● **PROBLEM REQUIREMENTS**:
The expected result is the full listing, retyped exactly, without a single picture.

● **RECORDS PROVIDED**:
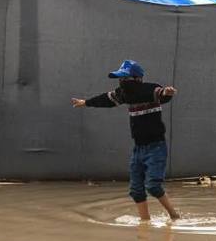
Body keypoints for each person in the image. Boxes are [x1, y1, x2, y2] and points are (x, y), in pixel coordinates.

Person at [72, 60, 181, 221]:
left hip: (156, 148)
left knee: (153, 186)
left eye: (125, 78)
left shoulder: (150, 89)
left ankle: (174, 215)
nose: (122, 81)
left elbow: (161, 94)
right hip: (138, 149)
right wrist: (86, 102)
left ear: (137, 79)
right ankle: (145, 222)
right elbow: (106, 99)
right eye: (120, 78)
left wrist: (167, 93)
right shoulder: (124, 94)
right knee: (136, 190)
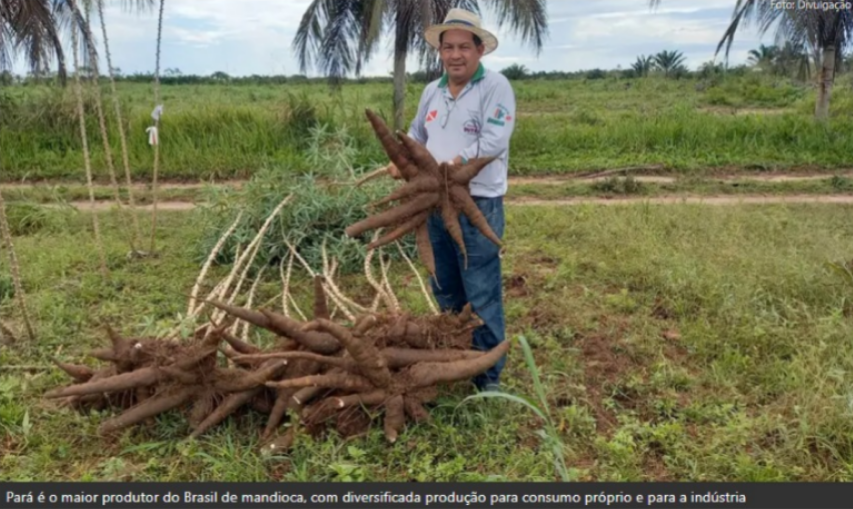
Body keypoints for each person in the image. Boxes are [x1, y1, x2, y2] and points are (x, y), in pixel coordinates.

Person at [385, 8, 517, 392]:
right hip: (432, 200)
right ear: (439, 51)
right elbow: (415, 133)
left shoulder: (496, 87)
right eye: (448, 47)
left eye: (463, 47)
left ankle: (487, 377)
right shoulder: (433, 90)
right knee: (443, 284)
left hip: (476, 202)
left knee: (480, 289)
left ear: (480, 50)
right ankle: (455, 358)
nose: (455, 55)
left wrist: (452, 165)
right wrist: (404, 158)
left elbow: (493, 140)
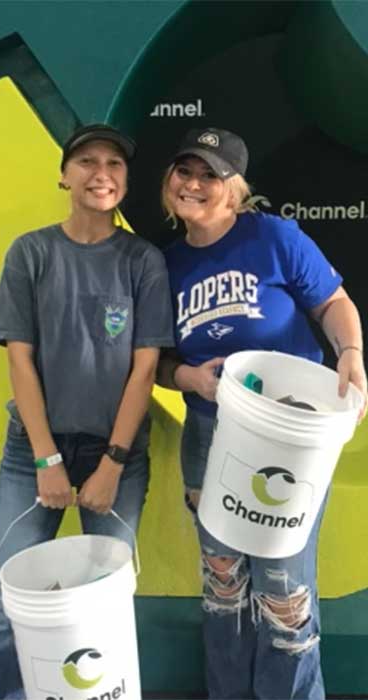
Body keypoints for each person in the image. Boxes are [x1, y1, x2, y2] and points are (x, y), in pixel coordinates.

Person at [157, 127, 367, 700]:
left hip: (287, 436)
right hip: (209, 432)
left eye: (211, 174)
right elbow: (155, 361)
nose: (194, 183)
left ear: (234, 189)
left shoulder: (274, 237)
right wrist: (187, 377)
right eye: (185, 170)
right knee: (224, 586)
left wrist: (351, 352)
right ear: (169, 180)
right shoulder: (164, 264)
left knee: (283, 588)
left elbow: (333, 303)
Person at [0, 123, 174, 700]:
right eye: (87, 162)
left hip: (117, 455)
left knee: (104, 607)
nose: (102, 174)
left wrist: (112, 463)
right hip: (33, 453)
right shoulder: (31, 252)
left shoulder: (143, 261)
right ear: (64, 175)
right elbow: (20, 361)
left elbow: (144, 370)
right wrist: (47, 460)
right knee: (12, 608)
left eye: (114, 165)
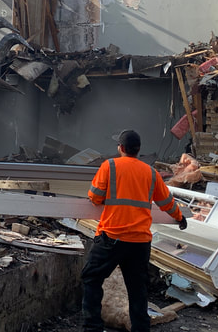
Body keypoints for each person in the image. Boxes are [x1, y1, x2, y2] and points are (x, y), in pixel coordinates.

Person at [81, 129, 187, 332]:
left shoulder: (109, 166)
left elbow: (94, 196)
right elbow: (167, 202)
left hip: (112, 237)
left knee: (92, 278)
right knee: (137, 289)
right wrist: (180, 218)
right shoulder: (151, 173)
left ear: (121, 148)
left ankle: (92, 327)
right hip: (139, 242)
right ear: (139, 150)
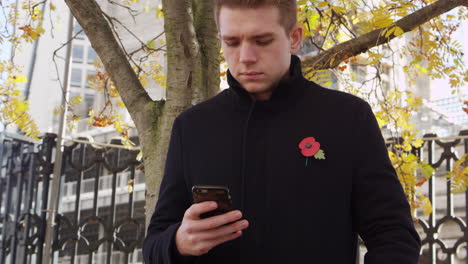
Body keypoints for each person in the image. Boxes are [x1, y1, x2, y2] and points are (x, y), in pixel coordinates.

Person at [143, 0, 421, 263]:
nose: (246, 57)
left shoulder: (348, 118)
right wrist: (178, 242)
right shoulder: (192, 127)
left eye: (262, 41)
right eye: (231, 42)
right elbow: (153, 244)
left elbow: (393, 234)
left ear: (294, 37)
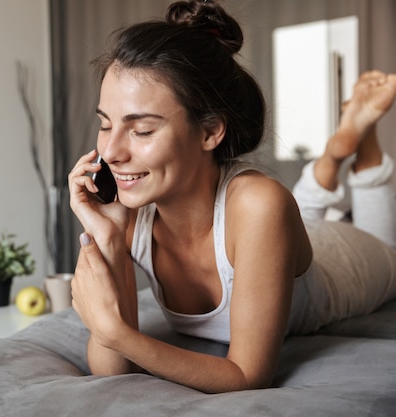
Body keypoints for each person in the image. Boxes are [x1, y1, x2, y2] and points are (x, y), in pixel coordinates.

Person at [67, 0, 396, 393]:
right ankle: (333, 156)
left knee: (388, 248)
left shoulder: (260, 204)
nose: (112, 152)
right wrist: (107, 239)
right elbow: (111, 374)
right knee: (295, 214)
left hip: (342, 259)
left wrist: (115, 332)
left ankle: (359, 142)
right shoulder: (127, 213)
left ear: (209, 132)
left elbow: (247, 376)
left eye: (141, 131)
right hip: (266, 233)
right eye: (106, 125)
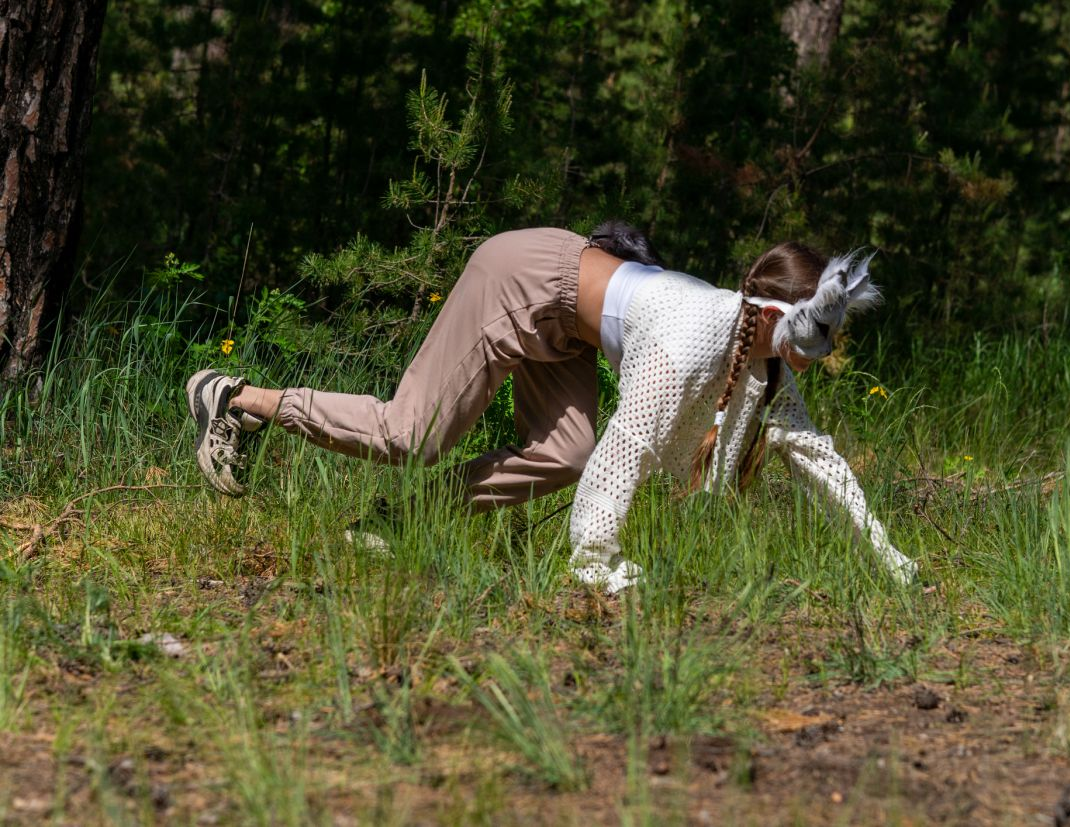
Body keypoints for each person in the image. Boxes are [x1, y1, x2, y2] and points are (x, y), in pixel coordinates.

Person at [186, 224, 917, 593]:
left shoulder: (756, 361)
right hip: (526, 278)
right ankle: (238, 399)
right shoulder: (697, 335)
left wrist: (891, 560)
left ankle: (394, 521)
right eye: (820, 335)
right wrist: (595, 562)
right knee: (411, 434)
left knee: (563, 452)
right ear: (781, 318)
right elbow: (626, 447)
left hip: (567, 325)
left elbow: (818, 458)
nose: (823, 352)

● **TASK SOLUTION**:
Body keypoints for each person in the image. Boxes are [x1, y1, x2, y2] and points are (x, y), in pixel coordinates.

Person at [72, 60, 181, 221]:
left hip: (156, 148)
left knee: (153, 186)
left eye: (125, 78)
left shoulder: (150, 89)
left ankle: (174, 215)
nose: (122, 81)
left elbow: (161, 94)
right hip: (138, 149)
right wrist: (86, 102)
left ear: (137, 79)
right ankle: (145, 222)
right elbow: (106, 99)
right eye: (120, 78)
left wrist: (167, 93)
right shoulder: (124, 94)
right knee: (136, 190)
Body keypoints for each person in the image. Boxes are [x1, y1, x2, y2] and points are (x, y), in pixel coordinates.

Person at [385, 8, 517, 392]:
right hip: (432, 200)
right ear: (439, 51)
right elbow: (415, 133)
left shoulder: (496, 87)
right eye: (448, 47)
left eye: (463, 47)
left ankle: (487, 377)
right shoulder: (433, 90)
right knee: (443, 284)
left hip: (476, 202)
left knee: (480, 289)
left ear: (480, 50)
right ankle: (455, 358)
nose: (455, 55)
left wrist: (452, 165)
right wrist: (404, 158)
left elbow: (493, 140)
Body keypoints for each person in the image. Boxes are [x1, y1, x2, y2] and points are (x, y), in pixel coordinates.

Person at [157, 127, 367, 700]:
left hip: (287, 436)
right hip: (209, 432)
left eye: (211, 174)
right elbow: (155, 361)
nose: (194, 183)
left ear: (234, 189)
left shoulder: (274, 237)
right wrist: (187, 377)
right eye: (185, 170)
right knee: (224, 586)
left wrist: (351, 352)
right ear: (169, 180)
right shoulder: (164, 264)
left knee: (283, 588)
left elbow: (333, 303)
Person at [0, 123, 174, 700]:
right eye: (87, 162)
left hip: (117, 455)
left knee: (104, 607)
nose: (102, 174)
left wrist: (112, 463)
right hip: (33, 453)
right shoulder: (31, 252)
left shoulder: (143, 261)
right ear: (64, 175)
right elbow: (20, 361)
left elbow: (144, 370)
right wrist: (47, 460)
right knee: (12, 608)
left eye: (114, 165)
Body keypoints for each person in the image. Boxes are [x1, y1, x2, y2] and points are (x, y), in pixel coordinates.

Person at [81, 129, 187, 332]:
left shoulder: (109, 166)
left elbow: (94, 196)
right elbow: (167, 202)
left hip: (112, 237)
left knee: (92, 278)
right knee: (137, 289)
right wrist: (180, 218)
right shoulder: (151, 173)
left ear: (121, 148)
left ankle: (92, 327)
right hip: (139, 242)
right ear: (139, 150)
Body keypoints for each person in the image. Boxes are [x1, y1, x2, y2] and points are (x, y), in pixel coordinates.

Person at [143, 0, 421, 263]:
nose: (246, 57)
left shoulder: (348, 118)
right wrist: (178, 242)
right shoulder: (192, 127)
left eye: (262, 41)
right eye: (231, 42)
right elbow: (153, 244)
left elbow: (393, 234)
left ear: (294, 37)
Body keypoints for each person in the image. Boxes are [x1, y1, x2, y2] and points are (x, y), in pixel coordinates.

Person at [67, 0, 396, 393]:
right ankle: (333, 156)
left knee: (388, 248)
left shoulder: (260, 204)
nose: (112, 152)
right wrist: (107, 239)
right elbow: (111, 374)
right knee: (295, 214)
left hip: (342, 259)
left wrist: (115, 332)
left ankle: (359, 142)
right shoulder: (127, 213)
left ear: (209, 132)
left elbow: (247, 376)
left eye: (141, 131)
right hip: (266, 233)
right eye: (106, 125)
Body keypoints for each person in the image. Boxes are [x1, y1, x2, y2] and points are (x, y), in pixel coordinates.

Person at [186, 224, 917, 593]:
left shoulder: (756, 361)
right hip: (526, 278)
right ankle: (238, 399)
right shoulder: (697, 335)
left wrist: (891, 560)
left ankle: (394, 521)
right eye: (820, 335)
right wrist: (595, 562)
right knee: (411, 434)
left knee: (563, 452)
right ear: (781, 318)
right elbow: (626, 447)
left hip: (567, 325)
left elbow: (818, 458)
nose: (823, 352)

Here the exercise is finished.